───── DOCUMENT ─────

Il ne nous reste plus que deux heures de montée à pied, avec l'aide d'une lampe de poche. Il nous faudra prês d'1h30 pour atteindre
le poste n°1, avec les 500 derniers mètres assez difficiles et fort pentus en plus d'être glissants, heureusement aux endroits difficiles
des escaliers ont été aménagés (ça aussi c‘est nouveau). Mais quel spectacle, le lever du soleil, la haut, au-dessus de la vallée encore
dans la brume épaisse entourée par les Alpes; une halte s'impose pour se ravitailler et puis surtout admirer la vue.
Enfin le poste n°2
encore plus haut puis enfin l'arrivée au centre de contrôle au poste n°3, la meilleure place pour les photos le matin; il est 8h15 ce n'est
pas si mal après une nuit aussi courte. Le spectacle peut commencer...
L'exercice 2010:
Il est maintenant 9h et les premiers rugissements se font entendre, ce sont les premiers Northrop
F-5E Tiger qui arrivent sur le site;
après une manœuvre de montée, c'est un renversement suivi d'un demi tonneau et puis la passe d'attaque vers les premières cibles. Les passages
s'enchaînent très vite avec des dégagements tout aussi spectaculaires le long des parois.
Retrouvons le Capitaine Ralph Knittel « Deasy » notre pilote de F/A-18 pour une explication de
cette attaque sur cible:
l'exercice d'Axalp reste la seule possibilité pour nous concernant l'attaque air-sol avec les tirs au canon en
montagne afin de maintenir le niveau de compétence et de connaissance. Il y a
trois cibles avec les différentes approches de A à F , nous tirons sur les trois cibles , chaque cibles deux fois; c'est-à-dire que si je
commence par une attaque de la cible 1 direction Est je fais un dégagement direction Sud en me cachant derrière les montagnes et
je reviens à nouveau du Sud pour une courte période d'attaque sur la cible 2 en restant le
moins visible du sol. C'est se cacher,
lever le nez pour faire l'attaque et se cacher ensuite après la passe. La vitesse au moment du tir est de 450 nœuds (830 km/h) mais il faut bien
respecter la vitesse en phase d'approche en fonction de l'angle d'attaque différent sur les 3 cibles. Au point de vue des G encaissés,
si j'effectue une approche et tire à la fin 90° hors de l'axe de tir, cela donne de 5 à 7 G pendant de 3 à 5 secondes puis je maintiens
l'assiette stable pour la visée, ensuite pour le dégagement le plus rapide possible, c'est à nouveau de 5 à 7 G.

───── MATÉRIEL PRÉSENTÉ ─────

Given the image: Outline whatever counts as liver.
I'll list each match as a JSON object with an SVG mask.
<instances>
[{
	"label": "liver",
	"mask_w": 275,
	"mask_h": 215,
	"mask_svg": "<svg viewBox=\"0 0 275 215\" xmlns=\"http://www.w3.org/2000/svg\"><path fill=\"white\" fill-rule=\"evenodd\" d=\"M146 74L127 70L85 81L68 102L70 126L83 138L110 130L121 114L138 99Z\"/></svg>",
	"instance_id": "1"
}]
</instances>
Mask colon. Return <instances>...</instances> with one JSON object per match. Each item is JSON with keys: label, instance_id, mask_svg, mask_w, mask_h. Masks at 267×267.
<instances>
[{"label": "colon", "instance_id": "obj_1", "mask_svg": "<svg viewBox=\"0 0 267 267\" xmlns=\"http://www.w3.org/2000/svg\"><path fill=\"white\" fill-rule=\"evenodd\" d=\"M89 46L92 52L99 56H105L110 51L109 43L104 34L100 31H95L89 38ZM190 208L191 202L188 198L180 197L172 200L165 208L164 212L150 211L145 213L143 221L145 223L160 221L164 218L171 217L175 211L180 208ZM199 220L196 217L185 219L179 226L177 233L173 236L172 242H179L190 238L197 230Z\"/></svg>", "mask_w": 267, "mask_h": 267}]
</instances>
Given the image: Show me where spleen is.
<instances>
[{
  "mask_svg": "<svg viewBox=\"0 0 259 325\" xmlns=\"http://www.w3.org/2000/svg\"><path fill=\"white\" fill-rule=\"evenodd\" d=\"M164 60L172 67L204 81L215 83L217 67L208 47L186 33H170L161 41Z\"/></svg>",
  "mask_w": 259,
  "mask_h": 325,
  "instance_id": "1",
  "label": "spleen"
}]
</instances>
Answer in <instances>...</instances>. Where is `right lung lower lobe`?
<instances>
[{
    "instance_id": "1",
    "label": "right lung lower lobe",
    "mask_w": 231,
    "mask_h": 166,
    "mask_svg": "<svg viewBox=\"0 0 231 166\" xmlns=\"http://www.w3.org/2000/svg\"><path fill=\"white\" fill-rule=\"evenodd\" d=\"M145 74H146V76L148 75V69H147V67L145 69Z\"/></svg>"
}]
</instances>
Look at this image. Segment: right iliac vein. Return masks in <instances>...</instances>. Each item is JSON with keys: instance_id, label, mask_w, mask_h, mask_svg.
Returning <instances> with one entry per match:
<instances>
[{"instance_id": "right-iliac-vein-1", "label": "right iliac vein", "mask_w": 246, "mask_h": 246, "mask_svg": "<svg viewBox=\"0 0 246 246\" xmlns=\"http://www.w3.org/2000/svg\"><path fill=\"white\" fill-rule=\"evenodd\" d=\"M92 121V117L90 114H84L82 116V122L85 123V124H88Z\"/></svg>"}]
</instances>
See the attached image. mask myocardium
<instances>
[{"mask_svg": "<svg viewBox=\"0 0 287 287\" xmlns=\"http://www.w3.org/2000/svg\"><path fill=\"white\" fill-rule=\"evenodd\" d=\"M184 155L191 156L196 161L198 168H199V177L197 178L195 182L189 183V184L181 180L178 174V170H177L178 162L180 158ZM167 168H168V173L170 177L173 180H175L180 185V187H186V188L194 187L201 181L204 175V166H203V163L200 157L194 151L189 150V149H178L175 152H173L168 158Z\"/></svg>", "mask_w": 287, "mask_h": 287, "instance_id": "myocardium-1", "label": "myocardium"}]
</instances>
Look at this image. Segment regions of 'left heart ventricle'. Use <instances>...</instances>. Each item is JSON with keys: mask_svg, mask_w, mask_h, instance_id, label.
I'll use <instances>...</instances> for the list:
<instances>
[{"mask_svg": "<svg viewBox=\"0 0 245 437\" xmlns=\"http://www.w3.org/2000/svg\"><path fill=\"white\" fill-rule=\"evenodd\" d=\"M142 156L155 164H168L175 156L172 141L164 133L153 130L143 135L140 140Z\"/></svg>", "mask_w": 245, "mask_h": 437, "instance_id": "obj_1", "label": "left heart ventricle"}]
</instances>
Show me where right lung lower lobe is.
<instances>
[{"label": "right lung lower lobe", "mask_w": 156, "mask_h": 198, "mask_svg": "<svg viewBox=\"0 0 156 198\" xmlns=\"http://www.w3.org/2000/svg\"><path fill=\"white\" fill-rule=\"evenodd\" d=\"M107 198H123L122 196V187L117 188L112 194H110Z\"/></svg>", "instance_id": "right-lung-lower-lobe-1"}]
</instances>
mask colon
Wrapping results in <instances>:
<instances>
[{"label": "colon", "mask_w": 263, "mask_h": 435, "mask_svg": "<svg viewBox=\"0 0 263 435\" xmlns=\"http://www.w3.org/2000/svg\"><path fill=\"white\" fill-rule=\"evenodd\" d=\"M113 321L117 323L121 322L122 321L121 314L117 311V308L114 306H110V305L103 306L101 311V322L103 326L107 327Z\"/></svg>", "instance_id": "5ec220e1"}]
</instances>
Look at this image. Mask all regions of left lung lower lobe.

─────

# CONSIGNES ÉCRITES
**A.** D'après le récit de l'exercice d'Axalp, pourquoi cet exercice est-il nécessaire aux pilotes ? Répondez en une à trois phrases.
**B.** Rédigez la suite du récit de l'exercice d'Axalp à partir de sa dernière phrase.

# EN RÉPONSE
**A.** Selon le capitaine Ralph Knittel, l'exercice d'Axalp reste la seule possibilité pour les pilotes de s'entraîner à l'attaque air-sol avec des tirs au canon en montagne. Il leur permet ainsi de maintenir leur niveau de compétence et de connaissance.

**B.**
Arrivent ensuite deux paires de F/A-18 avec un
largage très spectaculaire de flares lors du premier passage
bas au dessus du site d'exercice. Puis c'est la phase de tir au canon de 20 mm sur les trois cibles avec des manœuvres
d'approche et de dégagement encore plus spectaculaires. Voir évoluer ainsi ces machines à plus de 800 km/h proche du relief escarpé des
Alpes, tirer à balles réelles sur des cibles proches du public, quel spectacle unique.
Vers 14h tout le public est arrivé au divers poste d'observation, certains courageux se sont même installé en face sur le flanc de la montagne sur
lequel certaines cibles sont installées, cela représente au moins 5h de marche. Au total sur les deux jours de l'exercice d'Axalp 2010, 11000
personnes se seront déplacés (7000 le premier jour et 4000 le second), c'est un grand succès depuis quelques années et la médiatisation de cet
évènement.
L'exercice du matin se reproduit avec 8 Northrop F-5E et des F/A-18, le seul petit bémol est la
lumière qui est maintenant de face pour une
partie des approches vers les cibles.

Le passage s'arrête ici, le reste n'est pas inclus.